Innovation Description:

TCIG&C's approach has been two-pronged, with both process and product innovation.

As a first step, the process innovation included optimization of the entire value chain through an integrated approach, as opposed to siloed, unrelated interventions at different times and links within the value chain. TCIG&C actively analyzed the nature of the problem across the value chain, including the efficiency & effectiveness of earlier initiatives.

Traditionally the product development process has been rudimentary, resulting in a narrow product assortment of low value-added product variants. TCIG&C altered that process by bringing in a strong demand-side focus in the form of another small-medium sized marketer/distributor named CraftsMantra. CraftsMantra has successfully developed a portfolio of handcrafted products that are aesthetically pleasing, eco-friendly and adapted to modern urban tastes. This was the second step.

To complement demand, Integrated Tribal Development Programme (ITDP), a Government of India initiative, was co-opted to come in as a financier to carry out skill enhancement on the supply side. TCIG&C has further, simultaneously, started working with professional interior and home improvement designers to continuously improve the product portfolio to make them consistently more market-ready and thereby sustainably competitive.

At the conclusion of the first phase of the project, 12 tribal youth who were trained to hand create market-demanded products, now act as role models demonstrating profitable microentrepreneurship to the rest of the community.

Phase two of the project focuses on product finish and enhanced product development, along with more efficient input and inventory management. There is need to focus on sustainable sourcing of the local weed varieties used to produce the products. In the third phase, TCIG&C will adapt the model to assure even greater equitable value distribution across the value chain, especially to up-stream actors; better organization at the community level; piloting of e-tail opportunities, and greater product placement in the home-improvement and corporate gifting markets.

Innovation Impact:

The project has had an impact on multiple stakeholders across the social spectrum. At the outset, it has empowered Koraga microentrepreneurs to carry out better opportunity recognition based on demonstration of productive value of (natural weed based) weaving as a viable occupation and business opportunity. The initiative has provided the broader Koraga community a better understanding of value addition for mainstream markets.

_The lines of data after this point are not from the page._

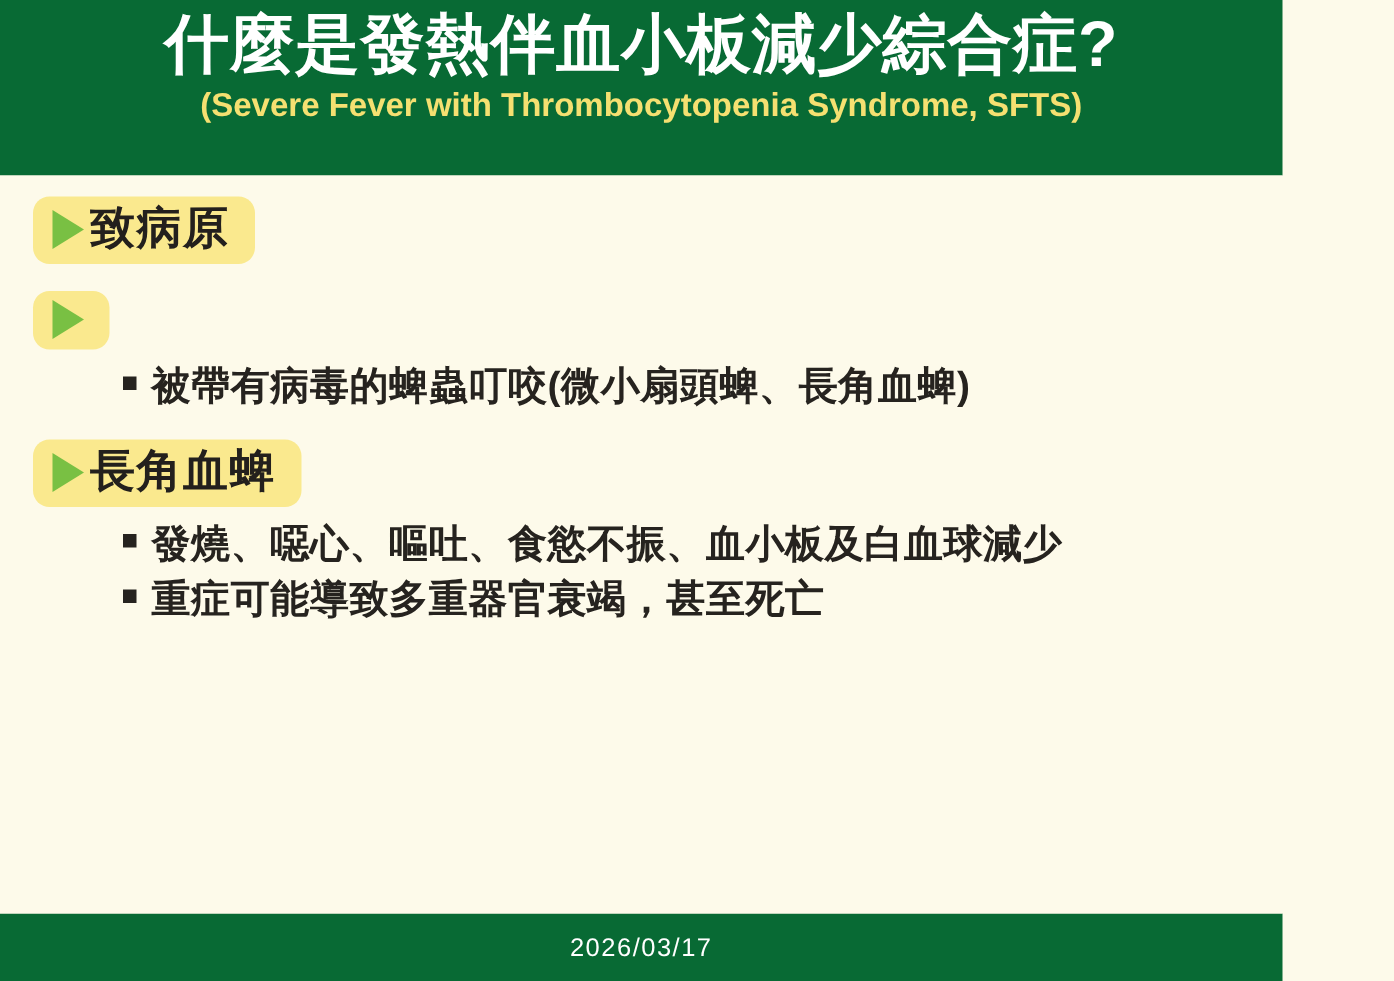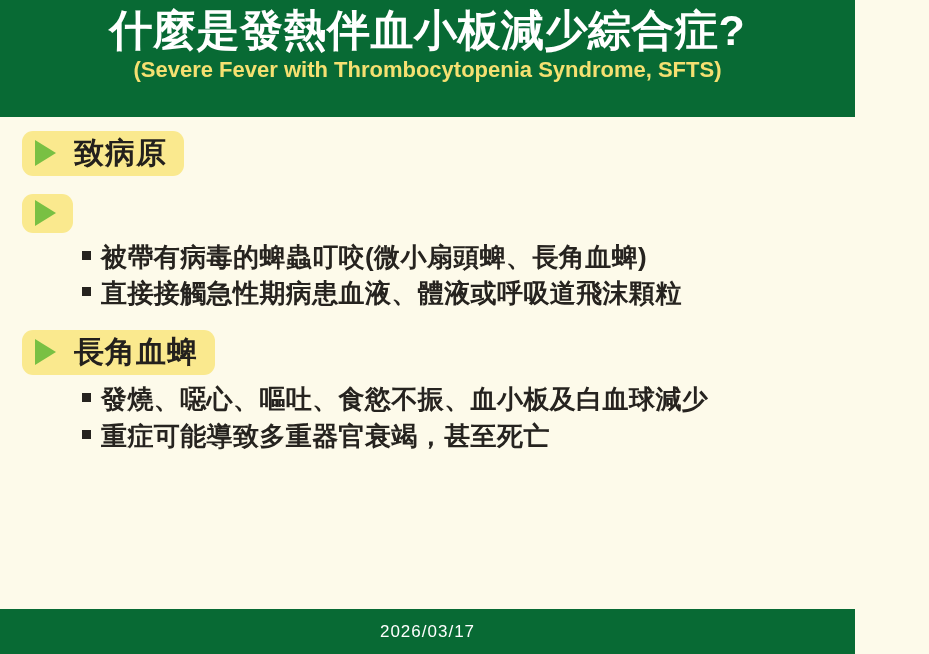"致病原" .section-header { gap: 18px -> 4px }
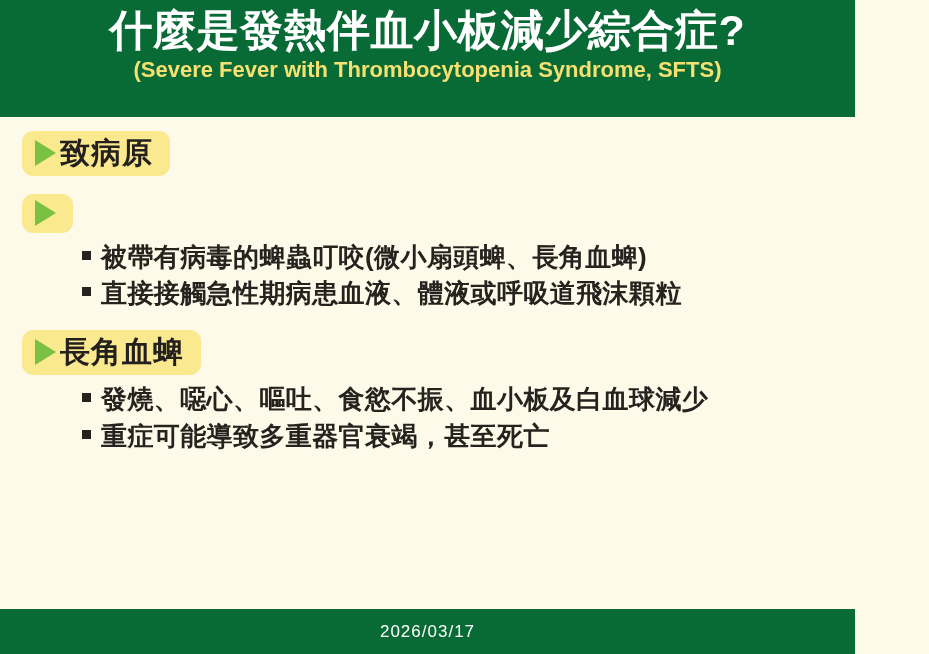"直接接觸急性期病患血液、體液或呼吸道飛沫顆粒" li.bullet-item { html: <li> <span></span> <span>直接接觸急性期病患血液、體液或呼吸道飛沫顆粒</span> </li> -> none }
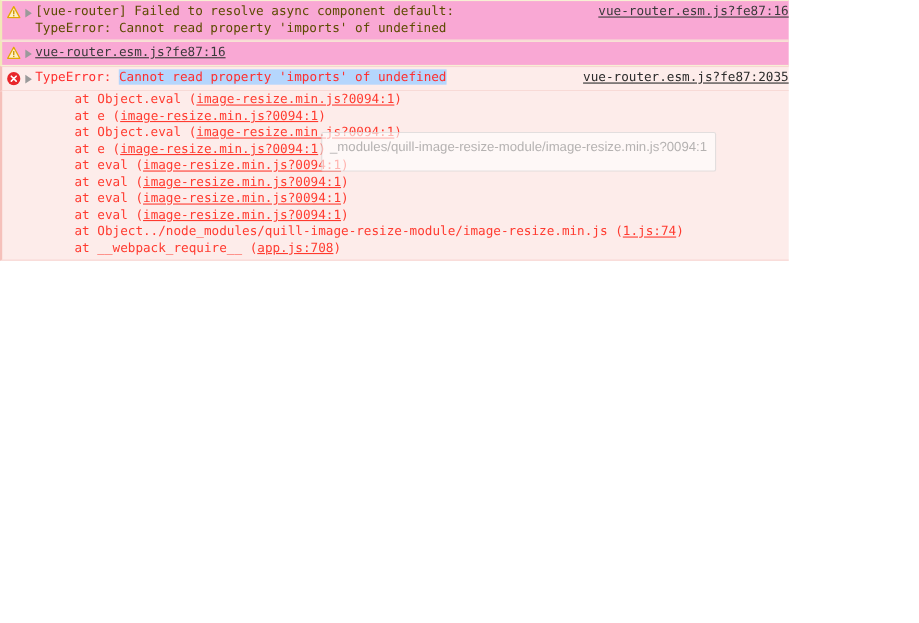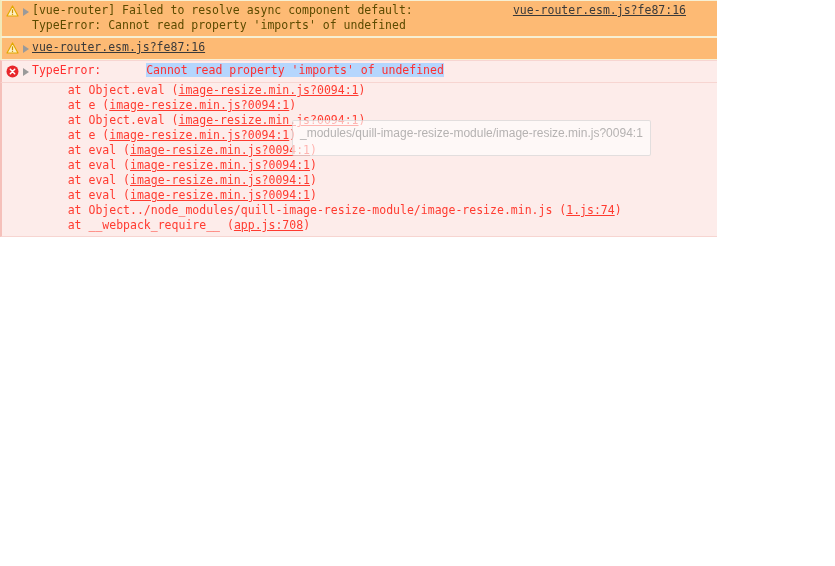"[vue-router] Failed to resolve async" .msg.warn { background: #fdba74 -> #f9a8d4 }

TCIG&C has established itself as non-partisan credible broker and has convened various stakeholders, including policymakers, enterprises, members of the corporate gifting and home improvement value chains, skilling trainers, academics, high potential future business leaders, and, importantly, local youth, who have come together for the first time, simultaneously in the project, to focus on value-chain based interventions. This has been viewed as a positive market-led acknowledgement of traditional knowledge, combining commercial, social and environmental value.

Utilizing the reach and credibility of TCIG&C, the project has been showcased at various forums involving different types of stakeholders. This power to convene as a credible neutral broker has contributed toward advocating for the proliferation of this approach via replication and scaling of the project to other Koraga settlements and interested non-Koraga economically challenged microentrepreneurs as well. 

A major area of impact has been equipping the student community at TAPMI with a better understanding of microenterprises, sustainable supply chains, and inventory management. The project has also demonstrated to these future managers and leaders, the market opportunity for inclusive business models, and has impacted the small-medium enterprise CraftsMantra and other individual designers by connecting them to suppliers and small producers of unique hand-crafted products.